Ma è nel mondo microscopico che accadono le cose più strabilianti: piccoli crostacei come le pulci d’acqua (Dafnia sp.) o organismi ancora più piccoli come i tardigradi, per arrivare fino ai protozoi (organismi unicellulari) producono forme di resistenza come le “cisti” o le “uova d’inverno”, strutture in grado di resistere a periodi ostili (sia invernali che estivi) nelle quali lo scambio di liquidi e gas con l’ambiente esterno è pressoché nullo.
Queste forme di resistenza permettono agli organismi viventi di conservarsi per lungo tempo nel terreno anche dopo che l’acqua stagnante in cui vivevano si è completamente congelata o è andata incontro a una completa evaporazione. Con il ritorno delle condizioni ottimali (temperature miti di fine inverno o nuove precipitazioni tardo-estive), la vita in uno stagno può così rifiorire rigenerando in brevissimo tempo un ambiente ricco di vita.
Fenomeni simili si verificano anche in piccoli vegetali acquatici, come le lenticchie d’acqua (Lemna sp.) o l’Utricularia, o terrestri ma sempre legati ad ambienti umidi, come la Pingucola (pianta carnivora alpina), in grado anch’essa di dare origine a forme di resistenza chiamate “ibernacoli”.

Roberto Ostellino

Saluzzo, 09 gennaio 2018


*ectotermi: animali in cui la temperatura corporea dipende esclusivamente da fonti di calore presenti nell’ambiente.
**endotermi: animali che presentano una temperatura corporea costante compresa tra 35° e 42° C e regolata da complessi meccanismi fisiologici.

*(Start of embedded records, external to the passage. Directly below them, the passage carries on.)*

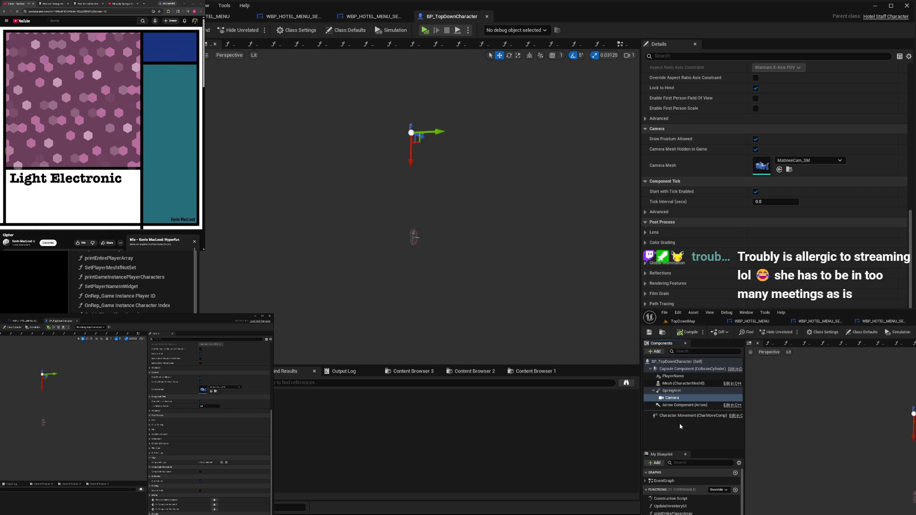
key(ctrl+d)
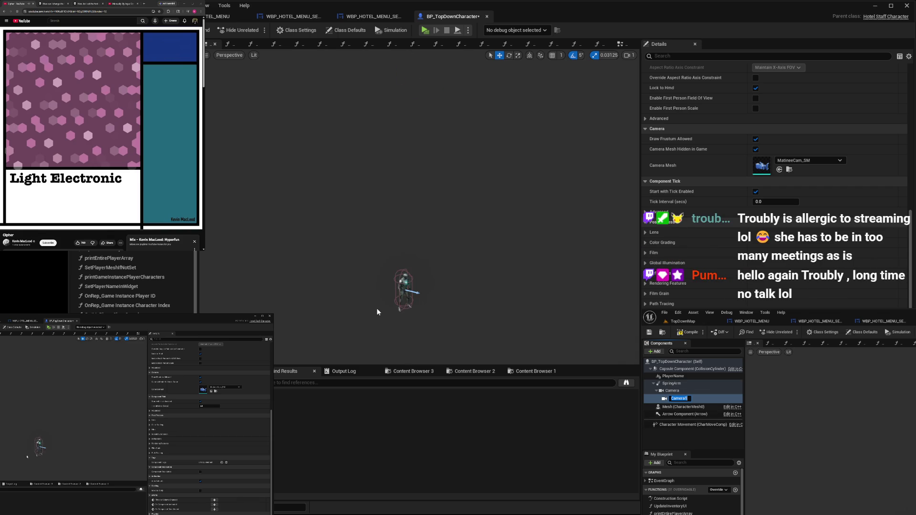
Undo the duplicate, frame the character, and add a new camera under the Mesh component
scroll(375, 320, down, 3)
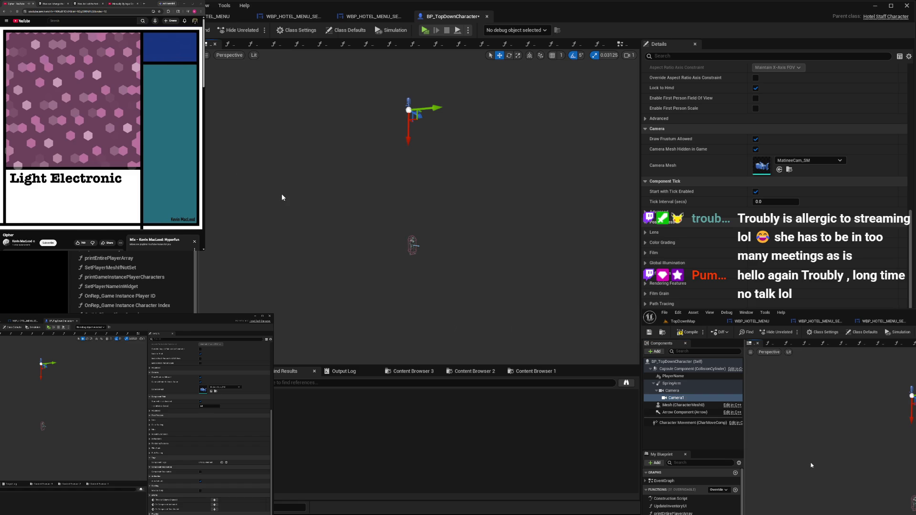
key(ctrl+z)
click(687, 370)
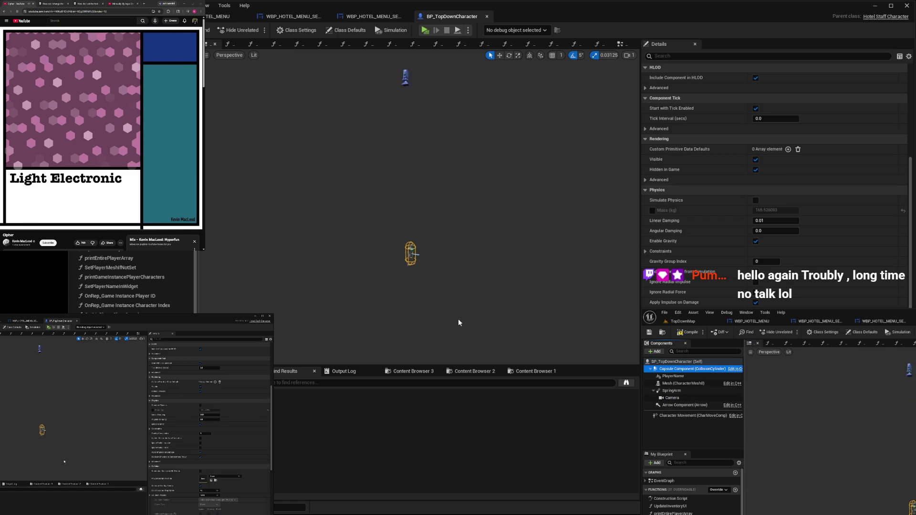
scroll(420, 334, up, 3)
drag(421, 335, 422, 340)
scroll(421, 340, up, 5)
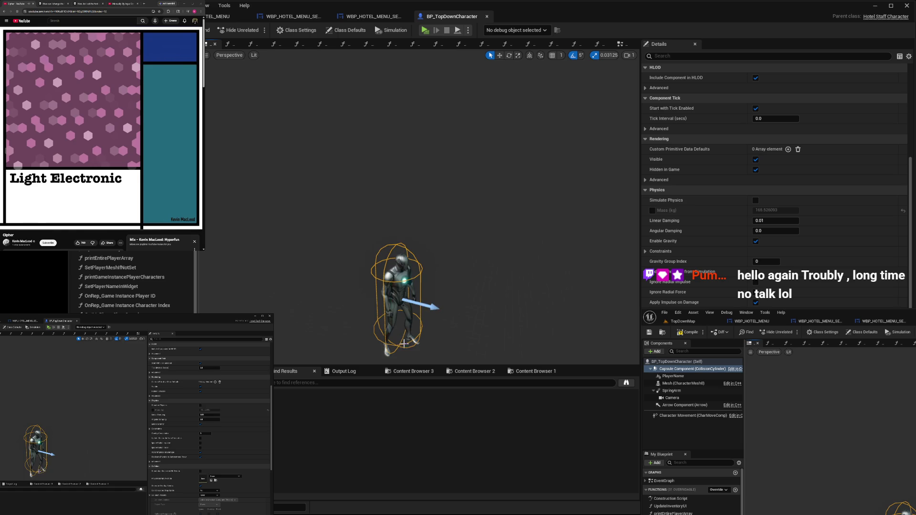
key(f)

Tipici endotermi sono i mammiferi e gli uccelli, spesso definiti anche come “omeotermi”.
*** esistono in realtà due eccezioni nel mondo degli uccelli: il Phalaenoptilus nuttallii, un cugino nord-americano del succiacapre che in inverno si rifugia in cavita rocciose dove iberna fino all’inizio della primavera e l’australiano Podargo strigoide (Podargus strigoides) in grado di ibernarsi per alcuni mesi durante la stagione fredda.



Fonti:
FISIOLOGIA DEGLI ANIMALI – regolazione, diversità, adattamento – Alessandro Poli – Zanichelli Editore
LETARGO E VITA LATENTE – art 17 – G. Sini – Maggio 2009
TRECCANI - http://www.treccani.it/enciclopedia/letargo/
LA VITA AL RITMO DELLE STAGIONI – collana Natura d’Italia – De Agostini editore
ATLANTE DEI MICRORGANISMI ACQUATICI – la vita in una goccia d’acqua
Heinz Streble e Dieter Krauter – Franco Muzzio Editore


NOTA SULLA PUBBLICAZIONE. Questa news è pubblicata a scopo di archivio, le informazioni riportate sono da considerarsi obsolete. Il testo potrebbe far riferimento ad immagini o allegati al momento non disponibili.